During the chaotic latter half of the 1st century BC, Rome marked by civil wars and the dictatorship of Gaius Julius Caesar. Following Julius Caesar's death, Cicero became an enemy of Mark Antony (a contemporary Roman politician & general) in the ensuing power struggle, attacking him in a series of speeches. Cicero is generally perceived to be one of the most versatile minds of ancient Rome and one of Rome's greatest orators. Cicero was proscribed (condemnation to death or banishment) as an enemy of the state by the the political alliance of Augustus Caesar (Octavian) and Mark Antony. Cicero and all of his contacts and supporters were numbered among the enemies of the state, and reportedly, Octavian argued for two days against Cicero being added to the list.

Cicero was one of the most viciously and doggedly hunted among the proscribed. He was viewed with sympathy by a large segment of the public and many people refused to report that they had seen him. He was caught 7 December 43 BC leaving his villa in Formiae in a litter going to the seaside where he hoped to embark on a ship destined for Macedonia.

Cicero's last words are said to have been, "There is nothing proper about what you are doing, soldier, but do try to kill me properly."

Mark Antonys Wife Fulvia With the Head of Cicero

He bowed to his captors, leaning his head in a gladiatorial gesture to ease the task. By baring his neck and throat to the soldiers, he was indicating that he wouldn't resist. The soldier first slew him, then cut off his head. On Antony's instructions his hands, which had penned against Antony, were cut off as well; these were nailed along with his head on the Rostra (a large platform built in the city of Rome) in the Forum Romanum. Cicero was the only victim of the proscriptions who was displayed in that manner.

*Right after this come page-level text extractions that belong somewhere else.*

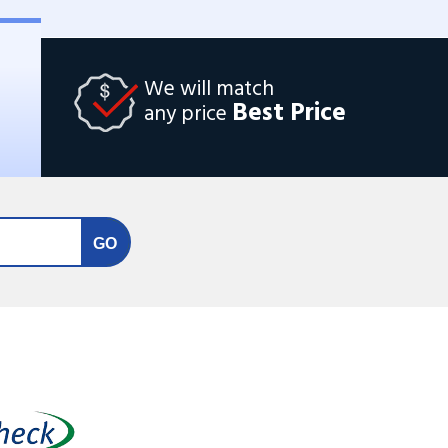
We will match
Best Price
any price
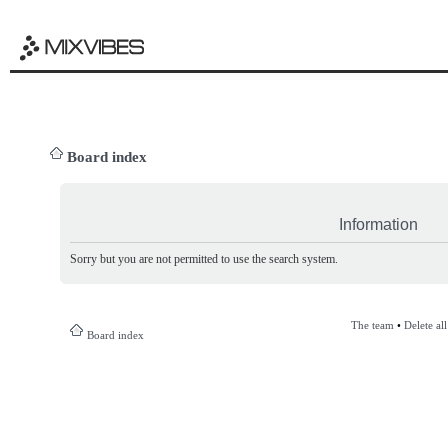
Board index
Information
Sorry but you are not permitted to use the search system.
The team
•
Delete al
Board index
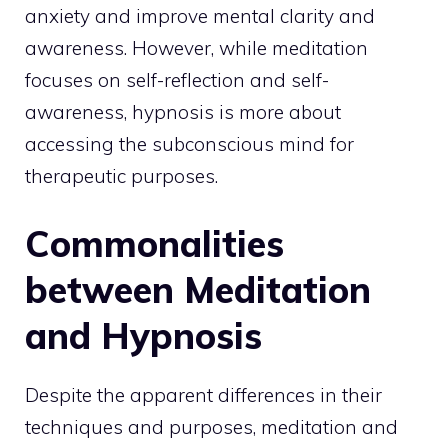
anxiety and improve mental clarity and
awareness. However, while meditation
focuses on self-reflection and self-
awareness, hypnosis is more about
accessing the subconscious mind for
therapeutic purposes.
Commonalities
between Meditation
and Hypnosis
Despite the apparent differences in their
techniques and purposes, meditation and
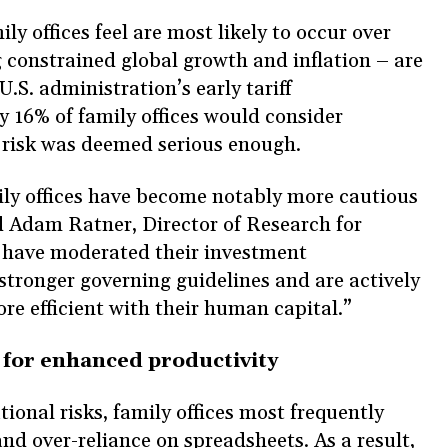
ly offices feel are most likely to occur over
g constrained global growth and inflation – are
U.S. administration’s early tariff
 16% of family offices would consider
al risk was deemed serious enough.
ly offices have become notably more cautious
id Adam Ratner, Director of Research for
have moderated their investment
stronger governing guidelines and are actively
ore efficient with their human capital.”
y for enhanced productivity
onal risks, family offices most frequently
nd over-reliance on spreadsheets. As a result,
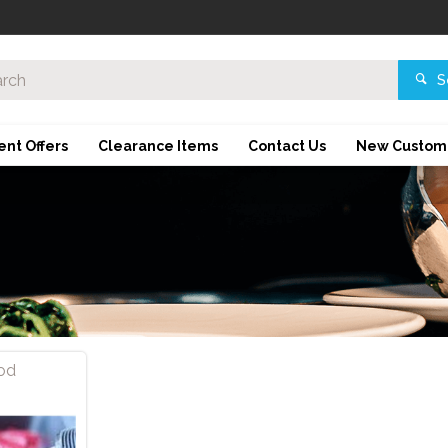
S
ent Offers
Clearance Items
Contact Us
New Custom
od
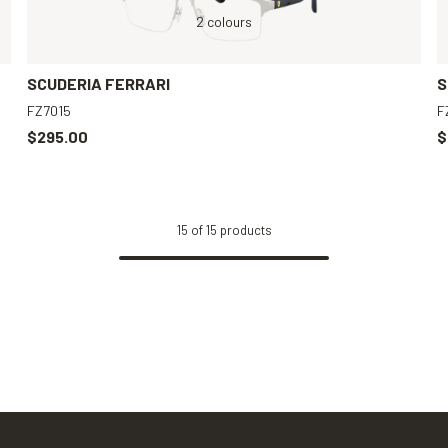
Grey, Clear
Grey, Clear
2 colours
Grey, Clear
Black, Clear
SCUDERIA FERRARI
S
FZ7015
F
$295.00
$
15
of
15
products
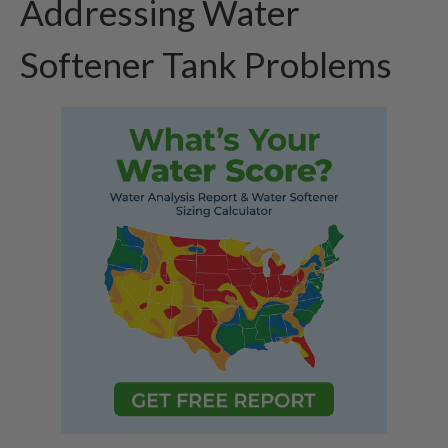
Addressing Water
Softener Tank Problems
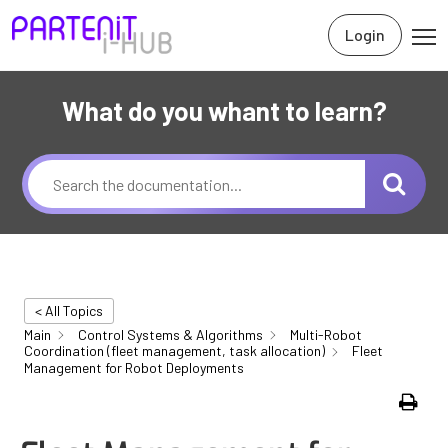
Login
What do you whant to learn?
< All Topics
Main
Control Systems & Algorithms
Multi-Robot
Coordination (fleet management, task allocation)
Fleet
Management for Robot Deployments
Print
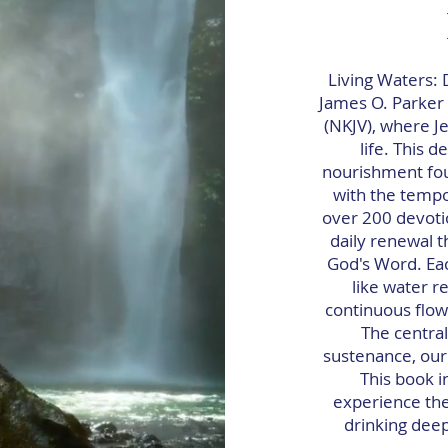
Living Waters: 
James O. Parker I
(NKJV), where Je
life. This 
nourishment foun
with the tempor
over 200 devoti
daily renewal t
God's Word. Eac
like water r
continuous flow 
The central
sustenance, our
This book i
experience the
drinking deepl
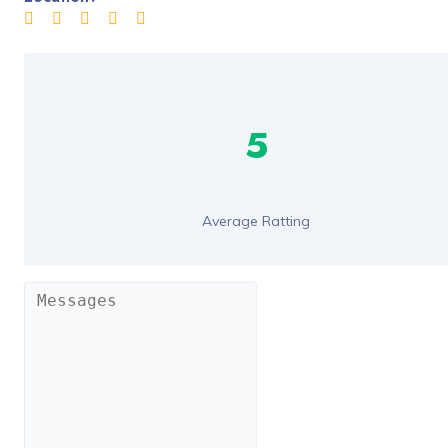
5
Average Ratting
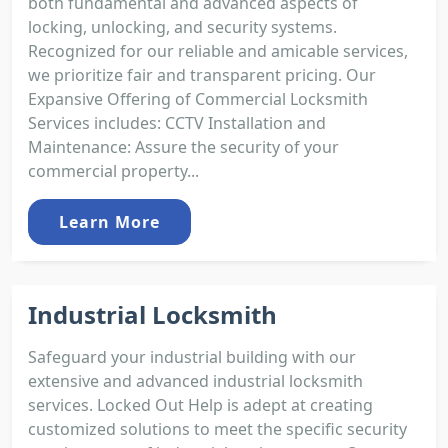
both fundamental and advanced aspects of
locking, unlocking, and security systems.
Recognized for our reliable and amicable services,
we prioritize fair and transparent pricing. Our
Expansive Offering of Commercial Locksmith
Services includes: CCTV Installation and
Maintenance: Assure the security of your
commercial property...
Learn More
Industrial Locksmith
Safeguard your industrial building with our
extensive and advanced industrial locksmith
services. Locked Out Help is adept at creating
customized solutions to meet the specific security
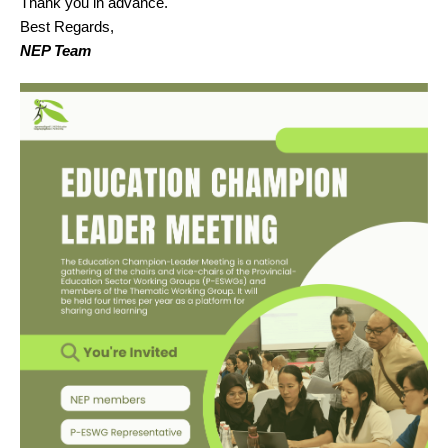
Thank you in advance.
Best Regards,
NEP Team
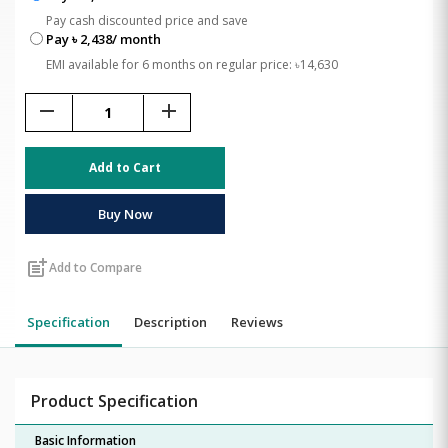
Pay cash discounted price and save
Pay ৳ 2,438/ month
EMI available for 6 months on regular price: ৳14,630
remove
add
Add to Cart
Buy Now
post_add
Add to Compare
Specification
Description
Reviews
Product Specification
Basic Information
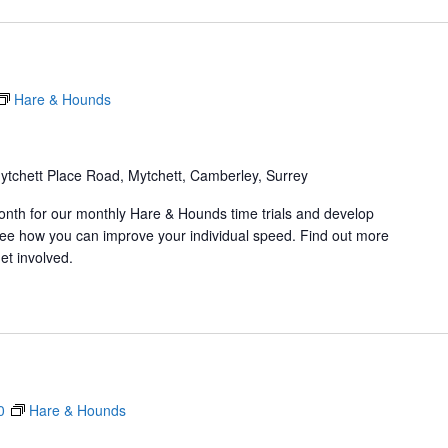
Hare & Hounds
ytchett Place Road, Mytchett, Camberley, Surrey
onth for our monthly Hare & Hounds time trials and develop
d see how you can improve your individual speed. Find out more
et involved.
0
Hare & Hounds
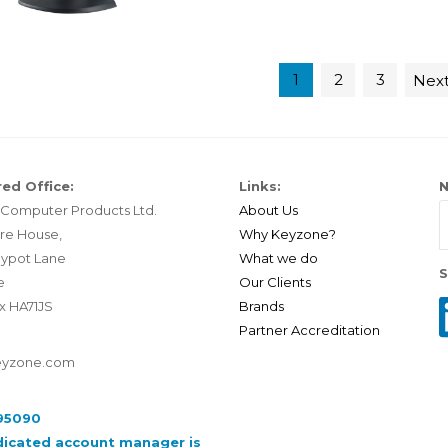
1
2
3
Nex
ed Office:
Links:
N
Computer Products Ltd.
About Us
re House,
Why Keyzone?
ypot Lane
What we do
S
e
Our Clients
x HA71JS
Brands
Partner Accreditation
eyzone.com
95090
dicated account manager is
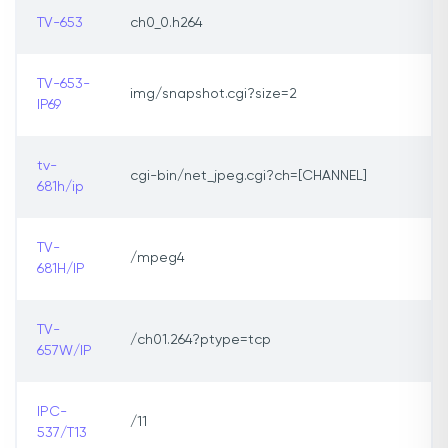
TV-653
ch0_0.h264
TV-653-
img/snapshot.cgi?size=2
IP69
tv-
cgi-bin/net_jpeg.cgi?ch=[CHANNEL]
681h/ip
TV-
/mpeg4
681H/IP
TV-
/ch01.264?ptype=tcp
657W/IP
IPC-
/11
537/T13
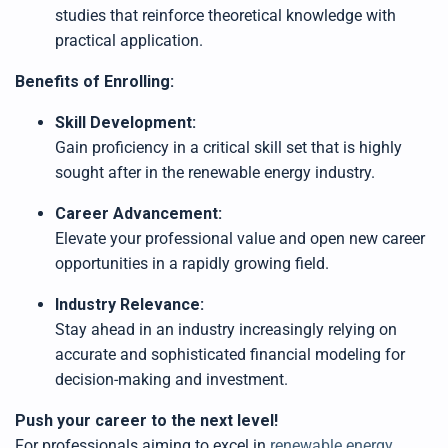
studies that reinforce theoretical knowledge with
practical application.
Benefits of Enrolling:
Skill Development:
Gain proficiency in a critical skill set that is highly
sought after in the renewable energy industry.
Career Advancement:
Elevate your professional value and open new career
opportunities in a rapidly growing field.
Industry Relevance:
Stay ahead in an industry increasingly relying on
accurate and sophisticated financial modeling for
decision-making and investment.
Push your career to the next level!
For professionals aiming to excel in
renewable energy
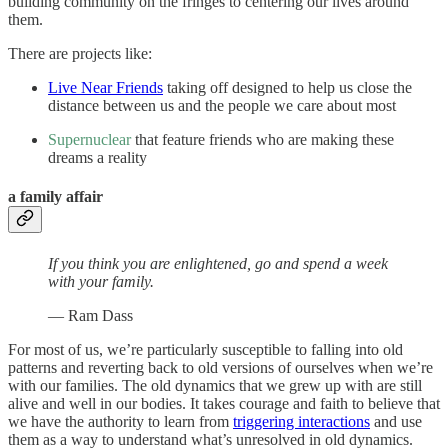
building community on the fringes to centering our lives around
them.
There are projects like:
Live Near Friends
taking off designed to help us close the
distance between us and the people we care about most
Supernuclear
that feature friends who are making these
dreams a reality
a family affair
If you think you are enlightened, go and spend a week
with your family.
— Ram Dass
For most of us, we’re particularly susceptible to falling into old
patterns and reverting back to old versions of ourselves when we’re
with our families. The old dynamics that we grew up with are still
alive and well in our bodies. It takes courage and faith to believe that
we have the authority to learn from
triggering interactions
and use
them as a way to understand what’s unresolved in old dynamics.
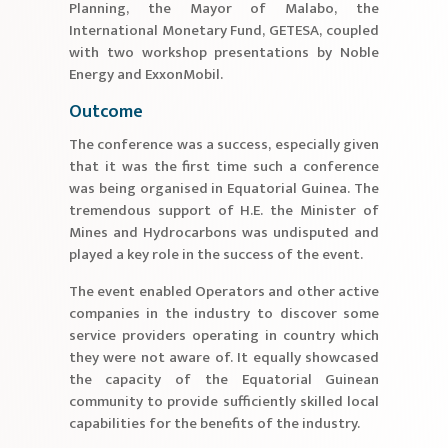
Planning, the Mayor of Malabo, the
International Monetary Fund, GETESA, coupled
with two workshop presentations by Noble
Energy and ExxonMobil.
Outcome
The conference was a success, especially given
that it was the first time such a conference
was being organised in Equatorial Guinea. The
tremendous support of H.E. the Minister of
Mines and Hydrocarbons was undisputed and
played a key role in the success of the event.
The event enabled Operators and other active
companies in the industry to discover some
service providers operating in country which
they were not aware of. It equally showcased
the capacity of the Equatorial Guinean
community to provide sufficiently skilled local
capabilities for the benefits of the industry.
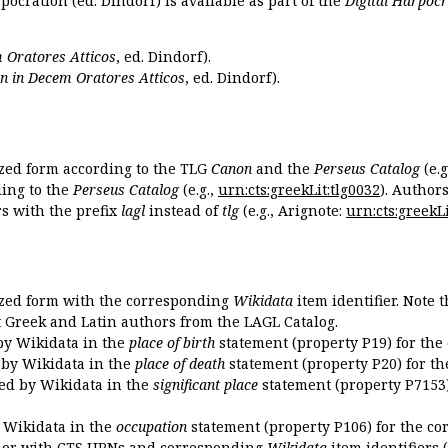
pocration (ed. Dindorf) is available as part of the
Digital Harpocr
 Oratores Atticos
, ed. Dindorf).
n in Decem Oratores Atticos
, ed. Dindorf).
ized form according to the TLG
Canon
and the
Perseus Catalog
(e.g
ing to the
Perseus Catalog
(e.g.,
urn:cts:greekLit:tlg0032
). Author
 with the prefix
lagl
instead of
tlg
(e.g., Arignote:
urn:cts:greekLi
ized form with the corresponding
Wikidata
item identifier. Note 
ent Greek and Latin authors from the LAGL Catalog.
 by Wikidata in the
place of birth
statement (property P19) for the
d by Wikidata in the
place of death
statement (property P20) for th
ded by Wikidata in the
significant place
statement (property P7153)
y Wikidata in the
occupation
statement (property P106) for the co
uthor with CTS URNs and corresponding
Wikidata
item identifiers (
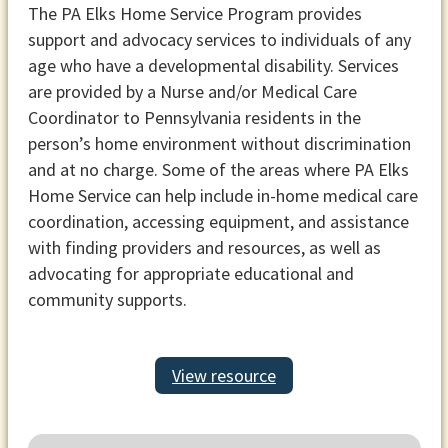
The PA Elks Home Service Program provides
support and advocacy services to individuals of any
age who have a developmental disability. Services
are provided by a Nurse and/or Medical Care
Coordinator to Pennsylvania residents in the
person’s home environment without discrimination
and at no charge. Some of the areas where PA Elks
Home Service can help include in-home medical care
coordination, accessing equipment, and assistance
with finding providers and resources, as well as
advocating for appropriate educational and
community supports.
View resource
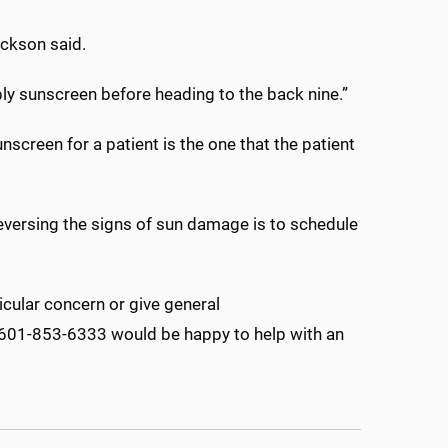
Jackson said.
apply sunscreen before heading to the back nine.”
screen for a patient is the one that the patient
eversing the signs of sun damage is to schedule
cular concern or give general
at 601-853-6333 would be happy to help with an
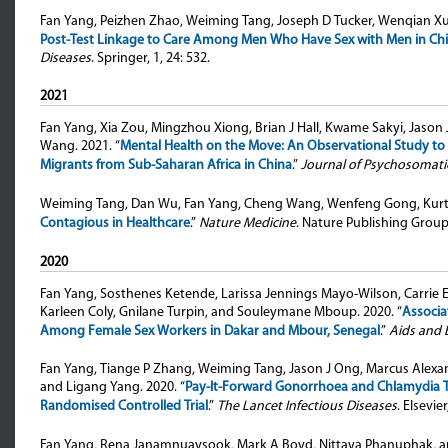
Fan Yang, Peizhen Zhao, Weiming Tang, Joseph D Tucker, Wenqian 
Post-Test Linkage to Care Among Men Who Have Sex with Men in Chi
Diseases
. Springer, 1, 24: 532.
2021
Fan Yang, Xia Zou, Mingzhou Xiong, Brian J Hall, Kwame Sakyi, Ja
Wang
. 2021. “
Mental Health on the Move: An Observational Study t
Migrants from Sub-Saharan Africa in China
.”
Journal of Psychosomati
Weiming Tang, Dan Wu, Fan Yang, Cheng Wang, Wenfeng Gong, Kurt 
Contagious in Healthcare
.”
Nature Medicine
. Nature Publishing Group
2020
Fan Yang, Sosthenes Ketende, Larissa Jennings Mayo-Wilson, Carrie
Karleen Coly, Gnilane Turpin, and Souleymane Mboup
. 2020. “
Associa
Among Female Sex Workers in Dakar and Mbour, Senegal
.”
Aids and 
Fan Yang, Tiange P Zhang, Weiming Tang, Jason J Ong, Marcus Alexande
and Ligang Yang
. 2020. “
Pay-It-Forward Gonorrhoea and Chlamydia 
Randomised Controlled Trial
.”
The Lancet Infectious Diseases
. Elsevie
Fan Yang, Rena Janamnuaysook, Mark A Boyd, Nittaya Phanuphak, a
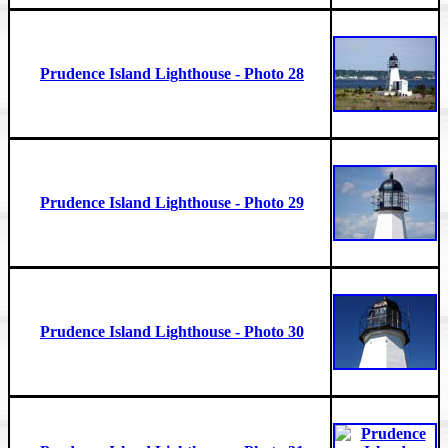
Prudence Island Lighthouse - Photo 28
Prudence Island Lighthouse - Photo 29
Prudence Island Lighthouse - Photo 30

According to historians, Antony's wife Fulvia took Cicero's head, pulled out his tongue, and jabbed it repeatedly with her hairpin in final revenge against Cicero's power of speech.

Fulvia was an aristocratic Roman woman who gained access to power through her marriage to three of the most promising men of her generation. Fulvia's third marriage was to Mark Antony. Cicero had openly criticized Mark Antony for abusing his powers as consul after Caesar's assassination and also suggested that Antony married Fulvia for her money.